Une longue histoire de la « personnalité »

Aujourd’hui, le dictionnaire de la langue française Larousse définit la personnalité par un « ensemble des traits physiques et moraux par lesquels une personne est différente des autres ». La personnalité est à la fois innée mais aussi acquise. Le tempérament serait ainsi fixé à la naissance et le caractère forgé avec le temps par son environnement. Plusieurs études sociologiques montrent que la famille, les groupes de pairs, l’école, le travail et tout autre élément qui nous entoure ont un effet sur la construction de notre caractère. 

L’établissement d’une définition exacte de la personnalité humaine et des traits de personnalité remontent à l’Antiquité. Le concept de personnalité d’Hippocrate (460-370 avant J.-C.) se fonde ainsi sur la théorie des 4 éléments (air, eau, feu et terre). Cette distinction montre des similitudes avec quatre fluides du corps humain, à savoir le sang, les expectorations, la bile jaune et noire (qui sont le cœur, le cerveau, le foie et la rate). 
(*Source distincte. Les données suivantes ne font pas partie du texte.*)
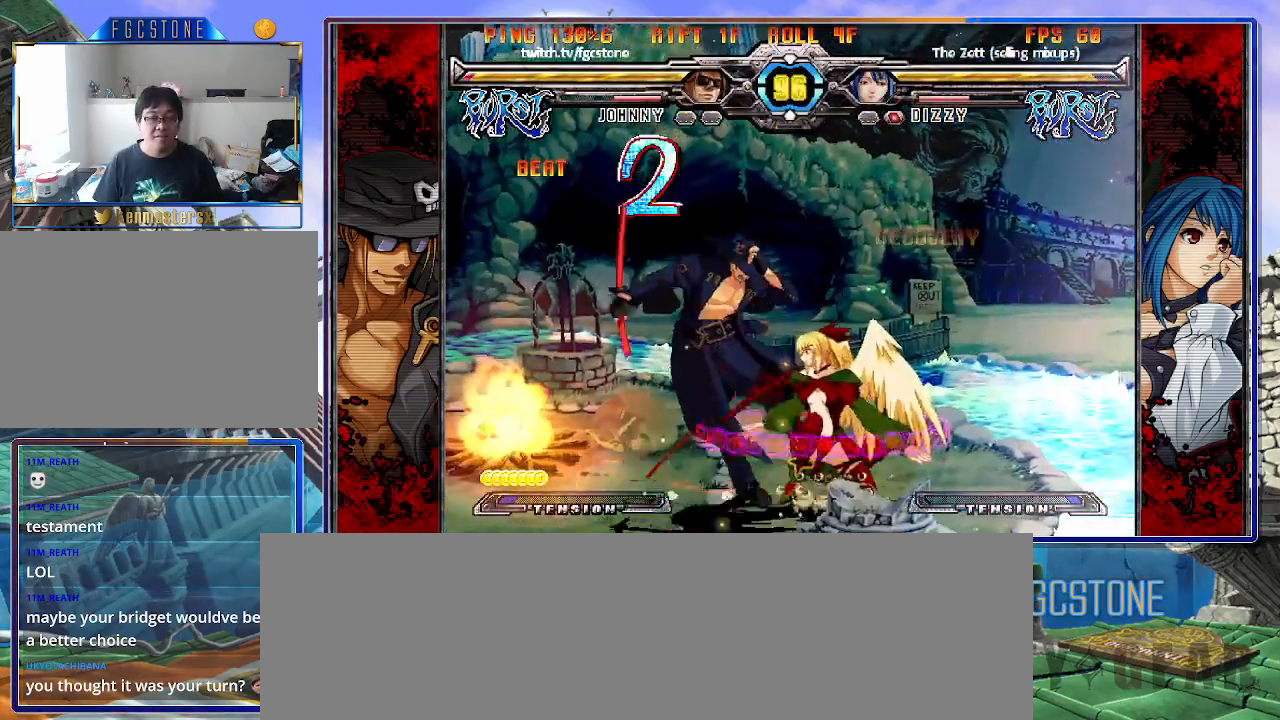
{"buttons": [], "left_stick": "down-left", "events": [[17, "S", "up"], [83, "left_stick", "down-left"], [167, "K", "down"], [233, "S", "down"], [250, "K", "up"], [333, "S", "up"]]}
Au cours du IIe siècle avant J.-C., Galien influencé par la théorie des 4 éléments d’Hippocrate, conclut que le corps humain se compose de « chaud, froid, sec et humide » et que les personnes au corps chauds sont mobiles comme les animaux, et contiennent une grande quantité de sang, tandis que ceux au corps froid restent immobiles et inactifs en hiver. La classification d’Hippocrate et Galien a été utilisée par de nombreux chercheurs et a largement façonné et influencé les modèles de personnalité utilisés jusqu’au XVIIIe siècle.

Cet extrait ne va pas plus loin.